US testing for the virus has been expanded and that has probably contributed to the increasing rate of confirmed infections.

But it doesn’t explain the entire increase, according to Dr. Zuo-Feng Zhang, a public health researcher at the University of California at Los Angeles.

‘This increase is not because of testing. It’s a real increase,’ he said.

Pockets of America far from New York City are seeing ominous trends.

Deaths in Iowa surged to a new daily high of 19 on Tuesday, and 730 workers at a single Tyson Foods pork plant tested positive.

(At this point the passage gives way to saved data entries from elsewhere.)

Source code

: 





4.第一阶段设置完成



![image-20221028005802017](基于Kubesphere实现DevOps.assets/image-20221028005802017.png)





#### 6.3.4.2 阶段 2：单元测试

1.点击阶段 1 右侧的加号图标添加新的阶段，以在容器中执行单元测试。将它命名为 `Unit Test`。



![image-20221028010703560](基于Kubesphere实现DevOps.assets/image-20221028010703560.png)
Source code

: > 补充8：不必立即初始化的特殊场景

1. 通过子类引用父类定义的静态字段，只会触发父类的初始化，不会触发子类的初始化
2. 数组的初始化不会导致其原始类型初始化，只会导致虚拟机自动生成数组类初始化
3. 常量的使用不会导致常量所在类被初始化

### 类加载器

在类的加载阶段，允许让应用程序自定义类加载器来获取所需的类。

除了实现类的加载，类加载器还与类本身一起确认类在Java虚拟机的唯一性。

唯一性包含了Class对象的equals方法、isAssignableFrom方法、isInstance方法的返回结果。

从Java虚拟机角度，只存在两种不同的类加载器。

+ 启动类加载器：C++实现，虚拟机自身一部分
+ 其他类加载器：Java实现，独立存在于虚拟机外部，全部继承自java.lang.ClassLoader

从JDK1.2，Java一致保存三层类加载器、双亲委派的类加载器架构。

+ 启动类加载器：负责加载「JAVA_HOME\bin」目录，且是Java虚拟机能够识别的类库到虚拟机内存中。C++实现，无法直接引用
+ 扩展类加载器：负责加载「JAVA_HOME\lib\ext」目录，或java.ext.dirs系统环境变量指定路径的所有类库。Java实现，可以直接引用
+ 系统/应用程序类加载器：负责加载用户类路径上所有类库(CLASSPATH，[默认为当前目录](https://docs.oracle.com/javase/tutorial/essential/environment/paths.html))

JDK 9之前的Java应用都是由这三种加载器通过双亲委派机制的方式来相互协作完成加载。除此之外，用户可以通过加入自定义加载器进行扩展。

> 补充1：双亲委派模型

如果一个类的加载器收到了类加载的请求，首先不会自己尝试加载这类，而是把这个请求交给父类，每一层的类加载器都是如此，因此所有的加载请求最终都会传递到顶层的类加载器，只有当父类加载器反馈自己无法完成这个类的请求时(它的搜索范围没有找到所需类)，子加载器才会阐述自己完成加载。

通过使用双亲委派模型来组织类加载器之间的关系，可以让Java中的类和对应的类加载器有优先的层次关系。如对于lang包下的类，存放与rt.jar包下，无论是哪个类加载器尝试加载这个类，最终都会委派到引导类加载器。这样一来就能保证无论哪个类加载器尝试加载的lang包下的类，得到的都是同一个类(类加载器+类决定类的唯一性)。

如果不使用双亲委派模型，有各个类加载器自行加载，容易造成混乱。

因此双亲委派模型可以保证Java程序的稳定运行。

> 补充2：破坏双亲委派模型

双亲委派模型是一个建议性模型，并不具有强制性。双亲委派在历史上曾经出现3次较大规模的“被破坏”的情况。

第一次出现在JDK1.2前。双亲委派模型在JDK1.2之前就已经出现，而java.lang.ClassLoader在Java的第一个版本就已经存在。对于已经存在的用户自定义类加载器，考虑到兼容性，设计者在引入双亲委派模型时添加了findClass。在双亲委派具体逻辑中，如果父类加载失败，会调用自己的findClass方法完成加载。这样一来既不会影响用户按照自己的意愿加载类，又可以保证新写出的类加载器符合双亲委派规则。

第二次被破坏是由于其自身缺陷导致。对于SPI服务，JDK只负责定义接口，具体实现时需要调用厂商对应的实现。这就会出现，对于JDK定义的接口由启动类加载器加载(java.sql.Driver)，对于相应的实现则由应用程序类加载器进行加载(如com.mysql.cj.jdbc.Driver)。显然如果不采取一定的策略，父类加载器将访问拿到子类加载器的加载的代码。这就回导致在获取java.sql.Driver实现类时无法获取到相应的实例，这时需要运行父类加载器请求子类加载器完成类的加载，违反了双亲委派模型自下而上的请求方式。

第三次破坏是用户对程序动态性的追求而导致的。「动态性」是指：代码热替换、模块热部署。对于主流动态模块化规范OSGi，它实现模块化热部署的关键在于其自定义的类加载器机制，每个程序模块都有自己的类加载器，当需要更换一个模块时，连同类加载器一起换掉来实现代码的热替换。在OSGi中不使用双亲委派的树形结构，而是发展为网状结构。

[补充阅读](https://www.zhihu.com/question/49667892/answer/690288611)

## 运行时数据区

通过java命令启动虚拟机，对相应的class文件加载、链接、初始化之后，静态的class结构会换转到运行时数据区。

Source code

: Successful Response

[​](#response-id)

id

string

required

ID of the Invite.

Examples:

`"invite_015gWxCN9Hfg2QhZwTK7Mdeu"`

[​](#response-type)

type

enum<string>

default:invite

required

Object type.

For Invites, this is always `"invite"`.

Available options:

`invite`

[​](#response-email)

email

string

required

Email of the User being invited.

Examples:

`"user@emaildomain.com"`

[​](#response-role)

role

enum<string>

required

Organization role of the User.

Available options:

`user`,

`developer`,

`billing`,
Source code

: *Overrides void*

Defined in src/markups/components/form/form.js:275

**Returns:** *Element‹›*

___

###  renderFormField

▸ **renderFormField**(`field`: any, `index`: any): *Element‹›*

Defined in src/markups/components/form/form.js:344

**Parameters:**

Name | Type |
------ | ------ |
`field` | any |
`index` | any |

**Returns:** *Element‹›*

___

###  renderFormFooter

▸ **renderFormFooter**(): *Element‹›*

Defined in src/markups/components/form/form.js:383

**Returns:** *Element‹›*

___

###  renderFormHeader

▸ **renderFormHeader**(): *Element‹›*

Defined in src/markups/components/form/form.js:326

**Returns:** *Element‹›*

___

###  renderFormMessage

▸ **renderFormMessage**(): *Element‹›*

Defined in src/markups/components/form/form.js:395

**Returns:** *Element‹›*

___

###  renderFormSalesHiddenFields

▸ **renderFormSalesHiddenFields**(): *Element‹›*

On Monday, Shawnee County, home to Topeka, Kansas, reported a doubling of cases from last week on the same day that business restrictions began to ease.

Gallup, New Mexico, is under a strict lockdown until Thursday because of an outbreak, with guarded roadblocks to prevent travel in and out and a ban on more than two people in a vehicle.

A model from the University of Washington this week nearly doubled its projection of COVID-19 deaths in the US to around 134,000 through early August.

Dr. Christopher Murray, director of the institute that created the projections, said the increase is largely because most states are expected to ease restrictions by next week.

Without stay-at-home orders and similar measures, Murray said ‘we would have had exponential growth, much larger epidemics and deaths in staggering numbers’.

But he said cooperation is waning with cellphone location data showing people are getting out more – even before their states reopen.

An ominous forecast from a University Of Pennsylvania’s Wharton School model has predicted there could be 350,000 deaths by the end of June if all states lift stay-at-home orders and allow businesses and restaurants to reopen.

In comparison, the model predicts that nearly 160,000 deaths will occur by the end of June if people maintain social distancing but all states only partially reopen by lifting emergency declarations, stay-at-home orders and school closures.

 

 

The model’s best case scenario, which is still worse than the 100,000 fatalities President Trump has suggested, predicts the death toll will climb to 115,000 in the next two months.

This scenario accounts for people still choosing to social distance and each state maintaining the lockdown measures that were in place until April 30 before the majority of states started partially reopening.

According to the model, there could be 7.7 million infections across the country by the end of June if all states reopen, 3.2 million if states partially reopen and 2.2 million if lockdown restrictions are maintained.

In addition to death and infection predictions, the Wharton model also forecasts the economic effects of states choosing to reopen.

The model forecasts a total of 18.6 million job losses by the end of June and a 11.6 percent drop in the GDP compared to 2019 if strict lockdowns across the US are maintained.

In comparison, there could be 11.3 million job losses and a 10.7 percent drop in GDP if states only partially reopen and 500,000 job losses and a 10.1 percent GDP decline if all completely reopen.

More than 30 million Americans have filed for unemployment benefits in the past six weeks as the coronavirus pandemic caused business to close.

The official unemployment rate for April is due to be released on Friday and economists are predicting it could be as high as 20 percent.